[Task goal]:
A word-for-word restatement of every entry is what is needed here.

[Supplied material]:
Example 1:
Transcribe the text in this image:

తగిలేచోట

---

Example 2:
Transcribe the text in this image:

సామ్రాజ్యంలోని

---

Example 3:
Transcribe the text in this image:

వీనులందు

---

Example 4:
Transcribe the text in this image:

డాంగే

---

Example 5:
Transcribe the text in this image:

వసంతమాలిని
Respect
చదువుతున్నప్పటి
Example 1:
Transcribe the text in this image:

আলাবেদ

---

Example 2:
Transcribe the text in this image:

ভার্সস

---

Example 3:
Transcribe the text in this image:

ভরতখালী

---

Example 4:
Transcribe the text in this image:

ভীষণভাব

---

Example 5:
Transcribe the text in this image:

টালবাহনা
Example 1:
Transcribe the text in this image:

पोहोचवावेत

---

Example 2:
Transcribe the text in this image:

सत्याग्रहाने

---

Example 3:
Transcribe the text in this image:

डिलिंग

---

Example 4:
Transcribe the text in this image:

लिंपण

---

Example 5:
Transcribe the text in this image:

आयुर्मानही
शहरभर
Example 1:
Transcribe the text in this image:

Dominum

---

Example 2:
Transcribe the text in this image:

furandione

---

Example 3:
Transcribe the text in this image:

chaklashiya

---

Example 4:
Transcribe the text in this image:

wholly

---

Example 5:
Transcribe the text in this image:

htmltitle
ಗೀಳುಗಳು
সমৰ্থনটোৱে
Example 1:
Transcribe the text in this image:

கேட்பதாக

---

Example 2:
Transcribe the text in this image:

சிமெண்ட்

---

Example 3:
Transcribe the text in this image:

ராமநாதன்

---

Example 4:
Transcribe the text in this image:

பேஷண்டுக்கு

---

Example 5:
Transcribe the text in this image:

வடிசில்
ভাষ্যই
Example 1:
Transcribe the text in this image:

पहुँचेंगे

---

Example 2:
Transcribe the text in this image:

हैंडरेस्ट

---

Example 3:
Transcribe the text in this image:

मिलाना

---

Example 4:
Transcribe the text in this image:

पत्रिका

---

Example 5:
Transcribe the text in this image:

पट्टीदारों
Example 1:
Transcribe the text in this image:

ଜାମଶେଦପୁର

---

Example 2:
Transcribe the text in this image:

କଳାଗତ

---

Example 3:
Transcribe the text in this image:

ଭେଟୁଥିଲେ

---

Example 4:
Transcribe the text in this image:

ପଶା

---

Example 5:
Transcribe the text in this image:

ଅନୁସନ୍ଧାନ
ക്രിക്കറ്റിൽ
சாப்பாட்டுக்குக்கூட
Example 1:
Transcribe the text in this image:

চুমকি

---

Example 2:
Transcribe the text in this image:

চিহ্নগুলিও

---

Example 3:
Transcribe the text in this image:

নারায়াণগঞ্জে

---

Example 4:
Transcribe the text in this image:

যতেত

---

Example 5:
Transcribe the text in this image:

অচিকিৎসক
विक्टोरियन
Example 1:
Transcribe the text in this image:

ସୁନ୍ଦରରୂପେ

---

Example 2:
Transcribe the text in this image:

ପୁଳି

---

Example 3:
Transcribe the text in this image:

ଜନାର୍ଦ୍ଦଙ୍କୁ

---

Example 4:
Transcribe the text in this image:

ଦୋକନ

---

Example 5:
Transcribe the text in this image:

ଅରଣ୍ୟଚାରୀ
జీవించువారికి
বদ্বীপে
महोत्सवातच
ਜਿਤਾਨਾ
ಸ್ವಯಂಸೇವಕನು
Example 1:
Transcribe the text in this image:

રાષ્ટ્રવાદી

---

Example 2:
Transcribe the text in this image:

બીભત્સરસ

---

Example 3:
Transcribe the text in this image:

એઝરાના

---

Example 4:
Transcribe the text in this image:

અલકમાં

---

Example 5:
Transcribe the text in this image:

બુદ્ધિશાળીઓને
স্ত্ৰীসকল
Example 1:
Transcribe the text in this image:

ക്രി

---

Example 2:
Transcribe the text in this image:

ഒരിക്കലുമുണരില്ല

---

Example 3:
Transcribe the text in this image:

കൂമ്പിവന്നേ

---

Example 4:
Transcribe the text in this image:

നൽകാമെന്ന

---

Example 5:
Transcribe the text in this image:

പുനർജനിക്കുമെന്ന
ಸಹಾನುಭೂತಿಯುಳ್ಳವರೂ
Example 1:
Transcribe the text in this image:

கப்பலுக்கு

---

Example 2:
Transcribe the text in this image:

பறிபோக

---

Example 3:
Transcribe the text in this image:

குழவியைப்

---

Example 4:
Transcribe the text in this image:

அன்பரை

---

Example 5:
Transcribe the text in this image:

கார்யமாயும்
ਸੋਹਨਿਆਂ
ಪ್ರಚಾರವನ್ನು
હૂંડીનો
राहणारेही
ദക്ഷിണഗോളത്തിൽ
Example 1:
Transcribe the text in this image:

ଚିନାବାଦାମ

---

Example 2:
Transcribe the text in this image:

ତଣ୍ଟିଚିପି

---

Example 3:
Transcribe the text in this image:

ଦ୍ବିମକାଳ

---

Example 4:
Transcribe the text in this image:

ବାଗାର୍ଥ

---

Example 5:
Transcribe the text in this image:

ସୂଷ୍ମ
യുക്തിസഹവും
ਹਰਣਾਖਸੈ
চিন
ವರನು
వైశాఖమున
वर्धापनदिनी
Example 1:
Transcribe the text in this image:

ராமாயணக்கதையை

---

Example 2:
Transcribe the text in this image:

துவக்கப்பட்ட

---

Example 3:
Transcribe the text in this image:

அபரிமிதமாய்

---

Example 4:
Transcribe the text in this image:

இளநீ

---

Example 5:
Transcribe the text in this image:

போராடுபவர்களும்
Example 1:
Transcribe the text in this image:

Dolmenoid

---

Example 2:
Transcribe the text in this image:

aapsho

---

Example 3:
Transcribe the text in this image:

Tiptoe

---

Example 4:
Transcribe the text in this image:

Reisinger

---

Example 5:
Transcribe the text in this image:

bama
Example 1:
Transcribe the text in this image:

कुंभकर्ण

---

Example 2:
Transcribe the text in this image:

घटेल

[Solution]:
Example 1:
Transcribe the text in this image:

తగిలేచోట

---

Example 2:
Transcribe the text in this image:

సామ్రాజ్యంలోని

---

Example 3:
Transcribe the text in this image:

వీనులందు

---

Example 4:
Transcribe the text in this image:

డాంగే

---

Example 5:
Transcribe the text in this image:

వసంతమాలిని
Respect
చదువుతున్నప్పటి
Example 1:
Transcribe the text in this image:

আলাবেদ

---

Example 2:
Transcribe the text in this image:

ভার্সস

---

Example 3:
Transcribe the text in this image:

ভরতখালী

---

Example 4:
Transcribe the text in this image:

ভীষণভাব

---

Example 5:
Transcribe the text in this image:

টালবাহনা
Example 1:
Transcribe the text in this image:

पोहोचवावेत

---

Example 2:
Transcribe the text in this image:

सत्याग्रहाने

---

Example 3:
Transcribe the text in this image:

डिलिंग

---

Example 4:
Transcribe the text in this image:

लिंपण

---

Example 5:
Transcribe the text in this image:

आयुर्मानही
शहरभर
Example 1:
Transcribe the text in this image:

Dominum

---

Example 2:
Transcribe the text in this image:

furandione

---

Example 3:
Transcribe the text in this image:

chaklashiya

---

Example 4:
Transcribe the text in this image:

wholly

---

Example 5:
Transcribe the text in this image:

htmltitle
ಗೀಳುಗಳು
সমৰ্থনটোৱে
Example 1:
Transcribe the text in this image:

கேட்பதாக

---

Example 2:
Transcribe the text in this image:

சிமெண்ட்

---

Example 3:
Transcribe the text in this image:

ராமநாதன்

---

Example 4:
Transcribe the text in this image:

பேஷண்டுக்கு

---

Example 5:
Transcribe the text in this image:

வடிசில்
ভাষ্যই
Example 1:
Transcribe the text in this image:

पहुँचेंगे

---

Example 2:
Transcribe the text in this image:

हैंडरेस्ट

---

Example 3:
Transcribe the text in this image:

मिलाना

---

Example 4:
Transcribe the text in this image:

पत्रिका

---

Example 5:
Transcribe the text in this image:

पट्टीदारों
Example 1:
Transcribe the text in this image:

ଜାମଶେଦପୁର

---

Example 2:
Transcribe the text in this image:

କଳାଗତ

---

Example 3:
Transcribe the text in this image:

ଭେଟୁଥିଲେ

---

Example 4:
Transcribe the text in this image:

ପଶା

---

Example 5:
Transcribe the text in this image:

ଅନୁସନ୍ଧାନ
ക്രിക്കറ്റിൽ
சாப்பாட்டுக்குக்கூட
Example 1:
Transcribe the text in this image:

চুমকি

---

Example 2:
Transcribe the text in this image:

চিহ্নগুলিও

---

Example 3:
Transcribe the text in this image:

নারায়াণগঞ্জে

---

Example 4:
Transcribe the text in this image:

যতেত

---

Example 5:
Transcribe the text in this image:

অচিকিৎসক
विक्टोरियन
Example 1:
Transcribe the text in this image:

ସୁନ୍ଦରରୂପେ

---

Example 2:
Transcribe the text in this image:

ପୁଳି

---

Example 3:
Transcribe the text in this image:

ଜନାର୍ଦ୍ଦଙ୍କୁ

---

Example 4:
Transcribe the text in this image:

ଦୋକନ

---

Example 5:
Transcribe the text in this image:

ଅରଣ୍ୟଚାରୀ
జీవించువారికి
বদ্বীপে
महोत्सवातच
ਜਿਤਾਨਾ
ಸ್ವಯಂಸೇವಕನು
Example 1:
Transcribe the text in this image:

રાષ્ટ્રવાદી

---

Example 2:
Transcribe the text in this image:

બીભત્સરસ

---

Example 3:
Transcribe the text in this image:

એઝરાના

---

Example 4:
Transcribe the text in this image:

અલકમાં

---

Example 5:
Transcribe the text in this image:

બુદ્ધિશાળીઓને
স্ত্ৰীসকল
Example 1:
Transcribe the text in this image:

ക്രി

---

Example 2:
Transcribe the text in this image:

ഒരിക്കലുമുണരില്ല

---

Example 3:
Transcribe the text in this image:

കൂമ്പിവന്നേ

---

Example 4:
Transcribe the text in this image:

നൽകാമെന്ന

---

Example 5:
Transcribe the text in this image:

പുനർജനിക്കുമെന്ന
ಸಹಾನುಭೂತಿಯುಳ್ಳವರೂ
Example 1:
Transcribe the text in this image:

கப்பலுக்கு

---

Example 2:
Transcribe the text in this image:

பறிபோக

---

Example 3:
Transcribe the text in this image:

குழவியைப்

---

Example 4:
Transcribe the text in this image:

அன்பரை

---

Example 5:
Transcribe the text in this image:

கார்யமாயும்
ਸੋਹਨਿਆਂ
ಪ್ರಚಾರವನ್ನು
હૂંડીનો
राहणारेही
ദക്ഷിണഗോളത്തിൽ
Example 1:
Transcribe the text in this image:

ଚିନାବାଦାମ

---

Example 2:
Transcribe the text in this image:

ତଣ୍ଟିଚିପି

---

Example 3:
Transcribe the text in this image:

ଦ୍ବିମକାଳ

---

Example 4:
Transcribe the text in this image:

ବାଗାର୍ଥ

---

Example 5:
Transcribe the text in this image:

ସୂଷ୍ମ
യുക്തിസഹവും
ਹਰਣਾਖਸੈ
চিন
ವರನು
వైశాఖమున
वर्धापनदिनी
Example 1:
Transcribe the text in this image:

ராமாயணக்கதையை

---

Example 2:
Transcribe the text in this image:

துவக்கப்பட்ட

---

Example 3:
Transcribe the text in this image:

அபரிமிதமாய்

---

Example 4:
Transcribe the text in this image:

இளநீ

---

Example 5:
Transcribe the text in this image:

போராடுபவர்களும்
Example 1:
Transcribe the text in this image:

Dolmenoid

---

Example 2:
Transcribe the text in this image:

aapsho

---

Example 3:
Transcribe the text in this image:

Tiptoe

---

Example 4:
Transcribe the text in this image:

Reisinger

---

Example 5:
Transcribe the text in this image:

bama
Example 1:
Transcribe the text in this image:

कुंभकर्ण

---

Example 2:
Transcribe the text in this image:

घटेल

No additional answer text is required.